Primary patency was defined as the period between the initial angioplasty and re-appearance of outflow obstruction (i.e., recurrence of symptoms which was confirmed by re-occlusion on imaging) that necessitated re-intervention. In patients without re-occlusion, it was the interval until end of follow-up, last follow-up, management by TIPS, surgical shunt, or liver transplant, or patient death. Re-occlusion was suspected on color Doppler US if there was no or retrograde flow, or if there was significant narrowing (> 30%) of the treated segment with formation of intrahepatic collateral vessels and recurrence of BCS-related symptoms. Definite diagnosis of re-occlusion was confirmed by angiography. Secondary patency was defined as the total interval between initial HV angioplasty with the contribution of subsequent recanalization procedures (apart from TIPS) until the last follow-up, end of predefined follow-up period, surgical interventions (surgical shunt or LTx), or death.

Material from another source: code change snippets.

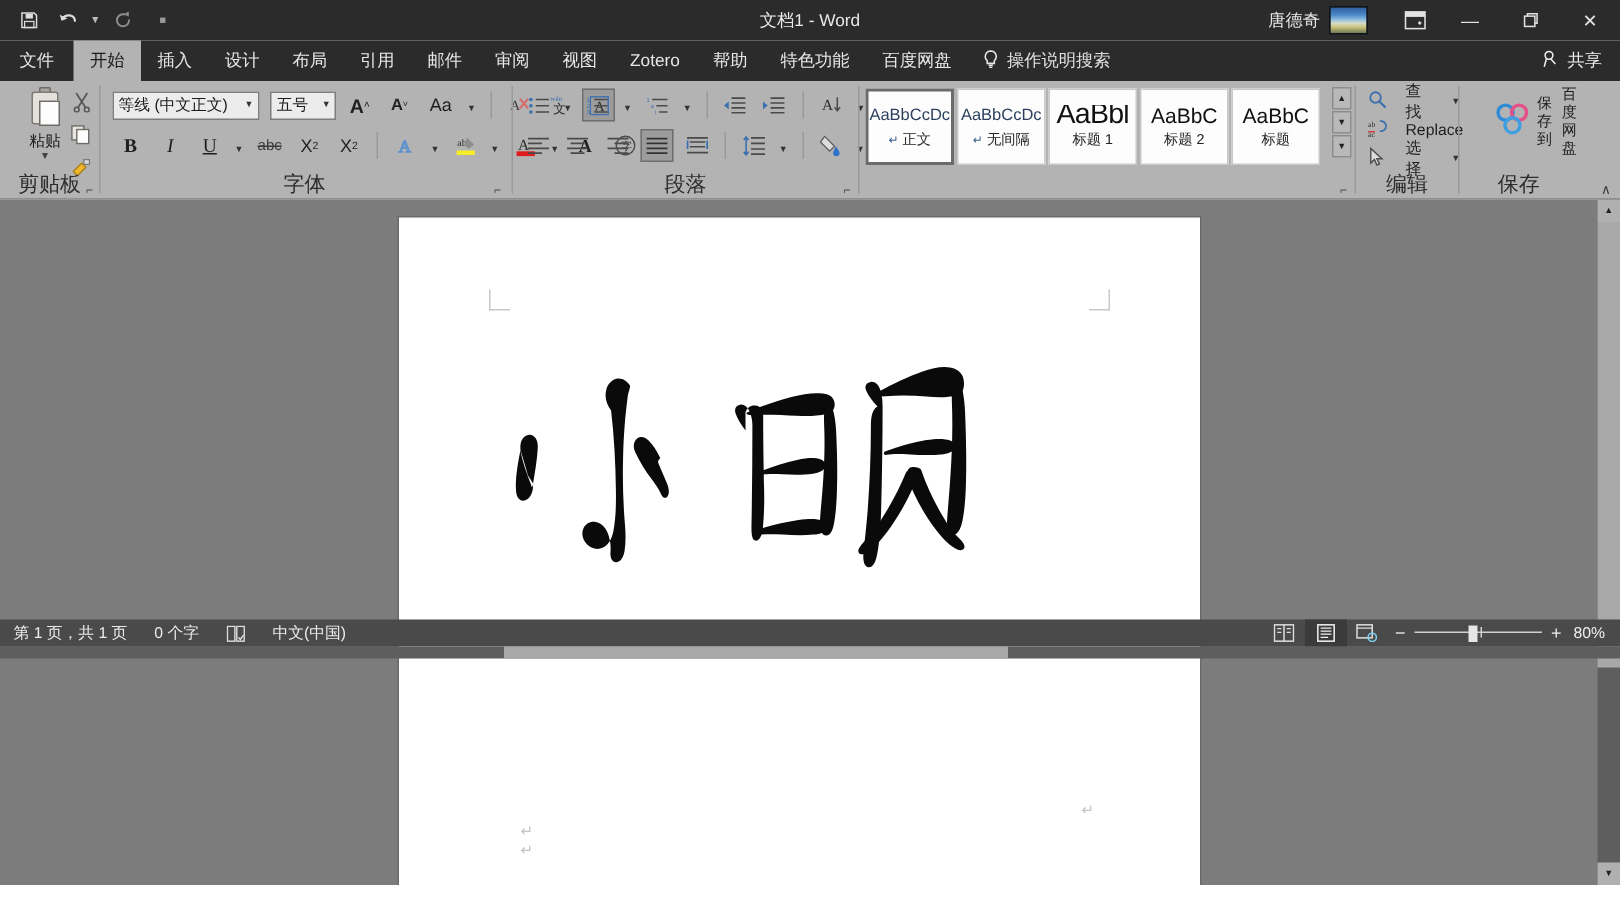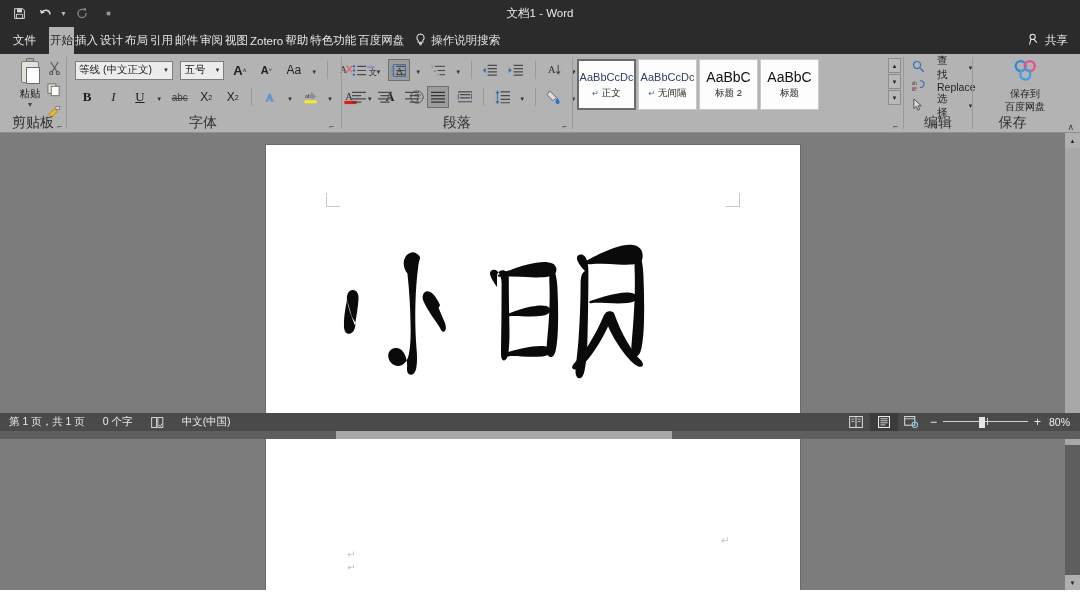--- a/index.html
+++ b/index.html
@@ -43,21 +43,21 @@
     color: #e2e2e2; font-size: 12px;
   }
   .ribbon-opt { width: 34px; height: 27px; display:flex; align-items:center; justify-content:center; color:#e2e2e2;}
 
   
   .tabstrip {
     position: absolute; top: 27px; left: 0; width: 1080px; height: 27px;
     background: #2b2b2b; display: flex; align-items: stretch;
   }
   .tab {
-    padding: 0 1px; display: flex; align-items: center;
+    padding: 0 11px; display: flex; align-items: center;
     font-size: 11.5px; color: #e7e7e7; white-space: nowrap;
   }
   .tab.file { padding: 0 13px; }
   .tab.active { background: #b3b3b3; color: #1b1b1b; }
   .tell-me { display: flex; align-items: center; gap: 5px; padding-left: 10px; color: #e0e0e0; font-size: 11.5px; }
   .bulb { font-size: 12px; color: #e8e8e8; }
   .share {
     margin-left: auto; display: flex; align-items: center; gap: 4px;
     padding-right: 12px; font-size: 11.5px; color: #ececec;
   }
@@ -136,21 +136,21 @@
   .gal-sc-btn {
     width: 13px; height: 15px; background: #b9b9b9; border: 1px solid #8d8d8d;
     display: flex; align-items: center; justify-content: center; font-size: 6px; color: #222;
     margin-bottom: 1px;
   }
 
   
   .edit-item { display: flex; align-items: center; gap: 12px; height: 19px; font-size: 10.5px; color: #1e1e1e; }
   .bd-btn {
     position: absolute; left: 980px; top: 4px; width: 60px;
-    display: flex; flex-direction: column; align-items: center; gap: 1px;
+    display: flex; align-items: center; gap: 1px;
   }
   .bd-label { font-size: 10px; color: #1f1f1f; line-height: 12px; text-align: center; }
   .collapse-ribbon { position: absolute; right: 6px; bottom: 1px; font-size: 9px; color: #3a3a3a; }
 
   
   .docarea {
     position: absolute; top: 133px; left: 0; width: 1080px; height: 457px;
     background: #7c7c7c; overflow: hidden;
   }
   .page {
@@ -223,20 +223,39 @@
             <path d="M12.6 0.6 L12.6 5.2 L9.4 3 Z" fill="#8b8b8b"></path>
           </svg>
       </div>
       <div class="qat-btn dim">
         <svg width="9" height="9" viewBox="0 0 10 10">
             <rect x="3" y="3" width="4" height="4" fill="#9a9a9a"></rect>
           </svg>
       </div>
     </div>
     <div class="title-center">文档1  -  Word</div>
+    <div class="tb-right">
+      <div class="user-name">唐德奇</div>
+      <div class="user-pic"></div>
+      <div class="ribbon-opt">
+        <svg width="15" height="13" viewBox="0 0 16 14">
+            <rect x="1" y="1" width="14" height="12" fill="none" stroke="#e2e2e2" stroke-width="1.1"></rect>
+            <rect x="1" y="1" width="14" height="3.6" fill="#e2e2e2"></rect>
+            <path d="M10 9 l2.4 0 M11.2 7.8 l0 2.4" stroke="#e2e2e2" stroke-width="1"></path>
+          </svg>
+      </div>
+      <div class="win-btn">—</div>
+      <div class="win-btn">
+        <svg width="11" height="11" viewBox="0 0 12 12">
+            <rect x="1.5" y="3" width="7.5" height="7.5" fill="none" stroke="#e2e2e2" stroke-width="1.1"></rect>
+            <path d="M3.6 3 L3.6 1.2 L10.6 1.2 L10.6 8.2 L9 8.2" fill="none" stroke="#e2e2e2" stroke-width="1.1"></path>
+          </svg>
+      </div>
+      <div class="win-btn">✕</div>
+    </div>
   </div>
 
   <div class="tabstrip">
     <div class="tab file">文件</div>
     <div class="tab active">开始</div>
     <div class="tab">插入</div>
     <div class="tab">设计</div>
     <div class="tab">布局</div>
     <div class="tab">引用</div>
     <div class="tab">邮件</div>
@@ -517,20 +536,24 @@
       <div style="position:absolute; left:4px; top:5px; width:310px;">
         <div class="style-card active">
           <div class="style-prev">AaBbCcDc</div>
           <div class="style-name"><span class="style-pilcrow">↵</span> <span>正文</span></div>
         </div>
         <div class="style-card">
           <div class="style-prev">AaBbCcDc</div>
           <div class="style-name"><span class="style-pilcrow">↵</span> <span>无间隔</span></div>
         </div>
         <div class="style-card">
+          <div class="style-prev h1">AaBbl</div>
+          <div class="style-name">标题 1</div>
+        </div>
+        <div class="style-card">
           <div class="style-prev h2">AaBbC</div>
           <div class="style-name">标题 2</div>
         </div>
         <div class="style-card">
           <div class="style-prev ti">AaBbC</div>
           <div class="style-name">标题</div>
         </div>
       </div>
       <div class="gal-scroll">
         <div class="gal-sc-btn">▲</div>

Complications were classified according to the guidelines of the Society of Interventional Radiology Standards of Practice Committee15,54. Overall survival was defined as the time from start of treatment to last follow-up, end of follow-up, or patient death.

Statistical analysis

Continuous variables are presented as mean or median and were compared using the independent sample t-test. Categorical variables were compared using the x2 test or Fisher exact test. Survival and patency durations were calculated using Kaplan–Meier curves and compared using the log-rank test. Independent predictors of primary patency were calculated using Cox regression analysis. Receiver operator characteristics (ROC) and regression analysis were performed to investigate predictors of hepatic vein patency following angioplasty. A P-value < 0.05 was considered statistically significant. All statistical calculations were performed by using Stata/MP version 16.0 (StataCorp, College Station, Texas, USA).